## Passage shown
* * *

~ Lens-Artists Challenge #334: Cats and Dogs ~

Tina offers a bit of furry treasure this week (here), a theme I am most happy to embrace. Our life with Beagles began in 1986, when my husband’s work had him on the road much of the time. At the end of my workday I’d come home to an empty house and wish for companionship. I decided we needed a dog. My parents gifted us our first beagle, Scooter that year and we have had at least one or more Beagles in our home ever since.

Creighton and I adopted Jello in 2015 when she was six. A blue-tick Beagle, she is the only one of seven Beagles that have lived with us who could be trusted in open areas off-leash. Smart, playful and loving, we still miss her.

When Jello passed, I immediately began searching for another Beagle, adding my name to shelter websites. We were open to either sex, younger to middle age. After a couple weeks, I saw Daisy and Max who were being fostered in Texas. When we learned they were brother and sister, both available and that they had been together all their six years, Creighton and I agreed to adopt them both. They were transported by van, along with other rescues, to Portland. It’s been three years this weekend since they arrived, and we all are doing well and enjoying our lives together.

* * *

## Provided data
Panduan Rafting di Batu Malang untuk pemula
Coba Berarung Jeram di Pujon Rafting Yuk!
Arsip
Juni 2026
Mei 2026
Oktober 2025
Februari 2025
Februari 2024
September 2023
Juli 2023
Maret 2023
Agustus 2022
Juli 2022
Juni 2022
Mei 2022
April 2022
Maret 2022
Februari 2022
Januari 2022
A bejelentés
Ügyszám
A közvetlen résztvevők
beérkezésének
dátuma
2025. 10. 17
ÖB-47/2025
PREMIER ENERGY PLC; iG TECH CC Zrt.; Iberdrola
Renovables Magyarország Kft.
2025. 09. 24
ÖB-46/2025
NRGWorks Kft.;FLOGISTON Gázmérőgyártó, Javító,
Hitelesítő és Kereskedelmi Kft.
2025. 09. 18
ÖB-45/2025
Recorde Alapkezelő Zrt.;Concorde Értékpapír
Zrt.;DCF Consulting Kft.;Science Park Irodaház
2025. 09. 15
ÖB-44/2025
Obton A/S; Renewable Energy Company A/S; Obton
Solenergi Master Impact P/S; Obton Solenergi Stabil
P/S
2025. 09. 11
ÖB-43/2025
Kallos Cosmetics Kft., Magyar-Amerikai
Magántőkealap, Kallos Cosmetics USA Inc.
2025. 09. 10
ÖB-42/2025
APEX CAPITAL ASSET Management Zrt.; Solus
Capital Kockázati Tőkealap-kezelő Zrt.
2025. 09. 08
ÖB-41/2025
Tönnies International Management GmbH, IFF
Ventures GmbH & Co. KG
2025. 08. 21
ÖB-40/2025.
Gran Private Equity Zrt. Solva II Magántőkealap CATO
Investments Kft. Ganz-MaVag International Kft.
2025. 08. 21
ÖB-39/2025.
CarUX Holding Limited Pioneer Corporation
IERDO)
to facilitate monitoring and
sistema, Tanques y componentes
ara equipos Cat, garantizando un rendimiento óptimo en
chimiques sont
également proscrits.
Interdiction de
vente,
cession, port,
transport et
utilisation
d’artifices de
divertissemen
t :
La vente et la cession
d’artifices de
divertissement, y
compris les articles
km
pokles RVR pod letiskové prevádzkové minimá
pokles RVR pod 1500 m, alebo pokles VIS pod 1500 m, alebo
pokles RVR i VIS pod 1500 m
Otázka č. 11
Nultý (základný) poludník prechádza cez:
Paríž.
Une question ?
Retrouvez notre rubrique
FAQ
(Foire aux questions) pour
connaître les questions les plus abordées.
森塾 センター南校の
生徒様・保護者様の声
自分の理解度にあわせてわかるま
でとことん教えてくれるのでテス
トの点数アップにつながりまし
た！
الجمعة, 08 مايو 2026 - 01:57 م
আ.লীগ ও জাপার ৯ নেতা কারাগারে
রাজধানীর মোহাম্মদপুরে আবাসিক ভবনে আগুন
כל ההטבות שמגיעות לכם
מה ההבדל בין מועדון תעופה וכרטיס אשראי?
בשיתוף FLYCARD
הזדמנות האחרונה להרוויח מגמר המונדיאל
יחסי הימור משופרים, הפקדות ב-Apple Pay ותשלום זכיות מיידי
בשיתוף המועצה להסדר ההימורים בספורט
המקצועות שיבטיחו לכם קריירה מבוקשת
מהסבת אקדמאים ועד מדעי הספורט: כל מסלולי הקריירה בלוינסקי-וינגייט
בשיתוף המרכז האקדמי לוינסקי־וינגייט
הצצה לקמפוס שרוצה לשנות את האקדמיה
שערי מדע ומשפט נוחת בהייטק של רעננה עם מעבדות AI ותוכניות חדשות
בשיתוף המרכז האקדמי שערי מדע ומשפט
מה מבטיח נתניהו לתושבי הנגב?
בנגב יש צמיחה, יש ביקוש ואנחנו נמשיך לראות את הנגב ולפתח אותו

* * *

## Tasks to complete
a) Using the post about Beagles, answer these:
(i) In what year did life with Beagles begin?
(ii) How old was Jello when she was adopted?
(iii) In what state were Daisy and Max being fostered?
b) Set down everything in the post about Beagles from "Creighton and I adopted" down to "our lives together.", word for word.
c) Translate this sentence from the post about Beagles into Spanish: "They were transported by van, along with other rescues, to Portland."

## Solutions by task
a)
(i) 1986
(ii) Six
(iii) Texas

b)
Creighton and I adopted Jello in 2015 when she was six. A blue-tick Beagle, she is the only one of seven Beagles that have lived with us who could be trusted in open areas off-leash. Smart, playful and loving, we still miss her.

When Jello passed, I immediately began searching for another Beagle, adding my name to shelter websites. We were open to either sex, younger to middle age. After a couple weeks, I saw Daisy and Max who were being fostered in Texas. When we learned they were brother and sister, both available and that they had been together all their six years, Creighton and I agreed to adopt them both. They were transported by van, along with other rescues, to Portland. It’s been three years this weekend since they arrived, and we all are doing well and enjoying our lives together.

c) Fueron transportados en furgoneta, junto con otros animales rescatados, a Portland.